→ **Given request**
Can you rewrite these rows with every "family" changed to "Family" and nothing else altered?

→ **Dataset records**
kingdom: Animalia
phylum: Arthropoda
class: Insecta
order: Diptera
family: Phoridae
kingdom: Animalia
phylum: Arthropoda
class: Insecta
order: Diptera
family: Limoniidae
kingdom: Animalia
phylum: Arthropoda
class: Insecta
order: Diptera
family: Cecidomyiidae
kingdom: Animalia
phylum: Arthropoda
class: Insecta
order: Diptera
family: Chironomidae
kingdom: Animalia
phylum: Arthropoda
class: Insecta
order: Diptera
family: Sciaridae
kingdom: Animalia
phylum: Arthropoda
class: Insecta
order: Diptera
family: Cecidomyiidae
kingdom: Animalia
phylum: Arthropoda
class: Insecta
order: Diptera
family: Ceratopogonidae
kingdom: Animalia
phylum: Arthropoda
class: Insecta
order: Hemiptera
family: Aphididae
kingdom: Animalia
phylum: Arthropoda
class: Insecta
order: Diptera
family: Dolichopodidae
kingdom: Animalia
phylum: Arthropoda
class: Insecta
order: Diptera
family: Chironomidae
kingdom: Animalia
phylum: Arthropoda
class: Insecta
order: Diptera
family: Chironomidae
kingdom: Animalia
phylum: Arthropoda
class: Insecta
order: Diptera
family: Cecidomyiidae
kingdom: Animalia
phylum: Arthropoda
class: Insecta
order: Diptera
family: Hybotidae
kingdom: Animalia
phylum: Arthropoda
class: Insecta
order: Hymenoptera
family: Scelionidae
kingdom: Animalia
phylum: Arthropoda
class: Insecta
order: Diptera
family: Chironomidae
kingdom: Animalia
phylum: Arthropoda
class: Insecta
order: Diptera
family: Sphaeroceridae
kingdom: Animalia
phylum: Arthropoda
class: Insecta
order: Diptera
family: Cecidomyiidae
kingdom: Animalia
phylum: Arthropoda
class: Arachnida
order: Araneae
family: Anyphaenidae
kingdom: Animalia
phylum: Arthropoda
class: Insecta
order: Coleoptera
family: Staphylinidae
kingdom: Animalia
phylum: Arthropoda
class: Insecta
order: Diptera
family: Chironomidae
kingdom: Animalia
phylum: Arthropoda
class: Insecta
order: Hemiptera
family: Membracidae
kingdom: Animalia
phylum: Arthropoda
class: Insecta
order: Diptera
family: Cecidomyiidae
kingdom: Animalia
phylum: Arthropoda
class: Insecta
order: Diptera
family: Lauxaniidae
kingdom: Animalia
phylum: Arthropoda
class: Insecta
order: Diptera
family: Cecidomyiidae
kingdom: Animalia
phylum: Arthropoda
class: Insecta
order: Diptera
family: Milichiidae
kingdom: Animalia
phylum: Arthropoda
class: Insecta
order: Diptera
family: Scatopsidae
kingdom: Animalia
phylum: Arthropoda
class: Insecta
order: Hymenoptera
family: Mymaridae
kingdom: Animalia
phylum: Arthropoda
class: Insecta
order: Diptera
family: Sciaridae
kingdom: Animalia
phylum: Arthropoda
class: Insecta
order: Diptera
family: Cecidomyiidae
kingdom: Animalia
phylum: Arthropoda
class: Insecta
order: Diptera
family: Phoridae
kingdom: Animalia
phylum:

→ **Solution for this task**
kingdom: Animalia
phylum: Arthropoda
class: Insecta
order: Diptera
Family: Phoridae
kingdom: Animalia
phylum: Arthropoda
class: Insecta
order: Diptera
Family: Limoniidae
kingdom: Animalia
phylum: Arthropoda
class: Insecta
order: Diptera
Family: Cecidomyiidae
kingdom: Animalia
phylum: Arthropoda
class: Insecta
order: Diptera
Family: Chironomidae
kingdom: Animalia
phylum: Arthropoda
class: Insecta
order: Diptera
Family: Sciaridae
kingdom: Animalia
phylum: Arthropoda
class: Insecta
order: Diptera
Family: Cecidomyiidae
kingdom: Animalia
phylum: Arthropoda
class: Insecta
order: Diptera
Family: Ceratopogonidae
kingdom: Animalia
phylum: Arthropoda
class: Insecta
order: Hemiptera
Family: Aphididae
kingdom: Animalia
phylum: Arthropoda
class: Insecta
order: Diptera
Family: Dolichopodidae
kingdom: Animalia
phylum: Arthropoda
class: Insecta
order: Diptera
Family: Chironomidae
kingdom: Animalia
phylum: Arthropoda
class: Insecta
order: Diptera
Family: Chironomidae
kingdom: Animalia
phylum: Arthropoda
class: Insecta
order: Diptera
Family: Cecidomyiidae
kingdom: Animalia
phylum: Arthropoda
class: Insecta
order: Diptera
Family: Hybotidae
kingdom: Animalia
phylum: Arthropoda
class: Insecta
order: Hymenoptera
Family: Scelionidae
kingdom: Animalia
phylum: Arthropoda
class: Insecta
order: Diptera
Family: Chironomidae
kingdom: Animalia
phylum: Arthropoda
class: Insecta
order: Diptera
Family: Sphaeroceridae
kingdom: Animalia
phylum: Arthropoda
class: Insecta
order: Diptera
Family: Cecidomyiidae
kingdom: Animalia
phylum: Arthropoda
class: Arachnida
order: Araneae
Family: Anyphaenidae
kingdom: Animalia
phylum: Arthropoda
class: Insecta
order: Coleoptera
Family: Staphylinidae
kingdom: Animalia
phylum: Arthropoda
class: Insecta
order: Diptera
Family: Chironomidae
kingdom: Animalia
phylum: Arthropoda
class: Insecta
order: Hemiptera
Family: Membracidae
kingdom: Animalia
phylum: Arthropoda
class: Insecta
order: Diptera
Family: Cecidomyiidae
kingdom: Animalia
phylum: Arthropoda
class: Insecta
order: Diptera
Family: Lauxaniidae
kingdom: Animalia
phylum: Arthropoda
class: Insecta
order: Diptera
Family: Cecidomyiidae
kingdom: Animalia
phylum: Arthropoda
class: Insecta
order: Diptera
Family: Milichiidae
kingdom: Animalia
phylum: Arthropoda
class: Insecta
order: Diptera
Family: Scatopsidae
kingdom: Animalia
phylum: Arthropoda
class: Insecta
order: Hymenoptera
Family: Mymaridae
kingdom: Animalia
phylum: Arthropoda
class: Insecta
order: Diptera
Family: Sciaridae
kingdom: Animalia
phylum: Arthropoda
class: Insecta
order: Diptera
Family: Cecidomyiidae
kingdom: Animalia
phylum: Arthropoda
class: Insecta
order: Diptera
Family: Phoridae
kingdom: Animalia
phylum:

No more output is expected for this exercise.